New Zealand's budget cash deficit was wider than forecast in the third quarter as an expected surge in spending ahead of the increase in GST failed to eventuate and companies paid less tax.
The core Crown residual cash deficit was $6.45 billion in the three months ended September 30, which was $885 million wider than the Treasury had forecast. Tax receipts in the latest quarter were 8.2 per cent less than expected at $12.5 billion.
Both retailers and the Treasury had anticipated a consumer spend-up on big-ticket items to beat the increase in GST to15 per cent from 12.5 per cent last month.
Instead, consumers stayed away in droves and Reserve Bank Governor Alan Bollard cited their lack of spending when he kept the official cash rate at 3 per cent. At the same time, he noted dwindling confidence among companies.
But other information out today paints a better picture for the retail sector, as latest figures from Eft-pos company Paymark put year-on-year growth at 3.3 per cent during October, almost double that of either May, June, July and August last year.
The volume of transactions during October was also up 4.9 per cent on last year
The financial statements for the three months to September 30 show corporate tax revenue was $500 million, or 22.4 per cent below forecast, mostly reflecting lower-than-expected provisional tax assessments.
"That suggests that while corporate profits were higher than they were at the same time last year, they were still lower than anticipated," the Treasury said in its statement.
The Government remains committed to sound management of its finances and ongoing spending restraint as the economy continues to recover from recession, Finance Minister Bill English says.
Gross debt was $2.5 billion higher than expected at $59.1 billion, though $1.4 billion of the variance was due to the government's liability under the Deposit Guarantee Scheme.

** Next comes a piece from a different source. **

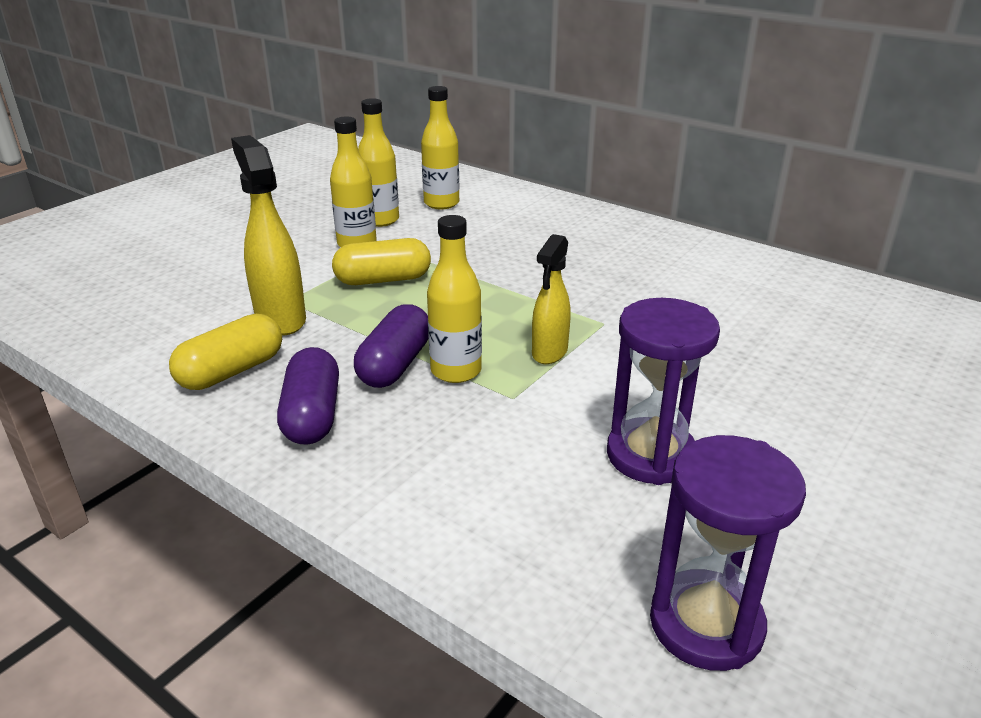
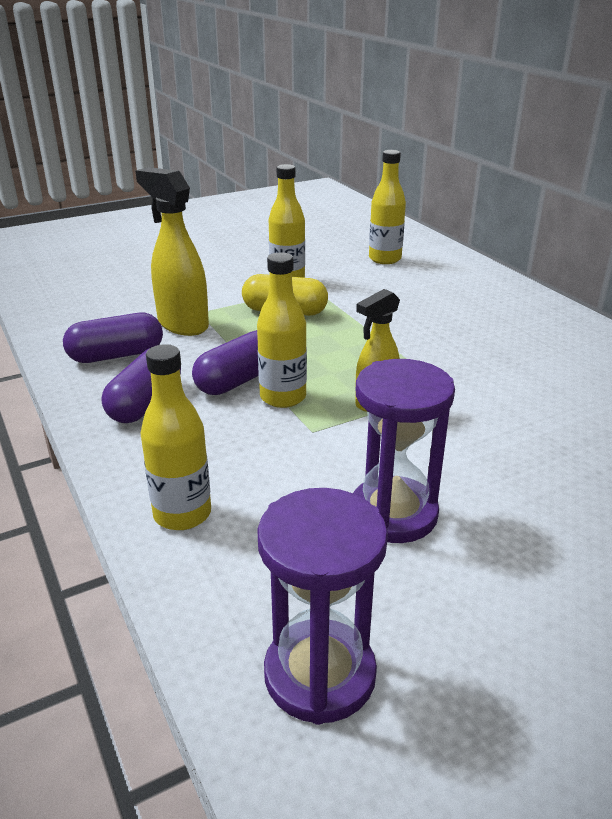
camera: 25 degrees right, 0 degrees up
yellow capsule [169,314,282,390] -> purple capsule [63,313,163,363]
yellow spray bottle [231,135,306,335] -> yellow spray bottle turned 45 degrees counterclockwise [135,167,209,336]
yellow bottle [358,98,399,227] -> yellow bottle moved to [140,344,211,530]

"The $1.1 billion lower than forecast tax take is largely the result of lower than expected consumer spending as New Zealanders pay down debt and save more," Finance Minister Bill English said in a statement. "Although the Treasury expects some of the lower tax take to reverse in coming months, it reinforces the need for ongoing fiscal discipline."
English said that "in many ways restraint in the public sector is only just starting" and the government faces "a significant medium term challenge to get back into surplus as soon as possible."
The quarterly accounts also recorded a $1.5 billion cost to the Earthquake Commission stemming from the Canterbury earthquake. In addition, the government is committed to reimbursing some of the rebuilding costs for certain local government infrastructural costs, which it hasn't quantified yet.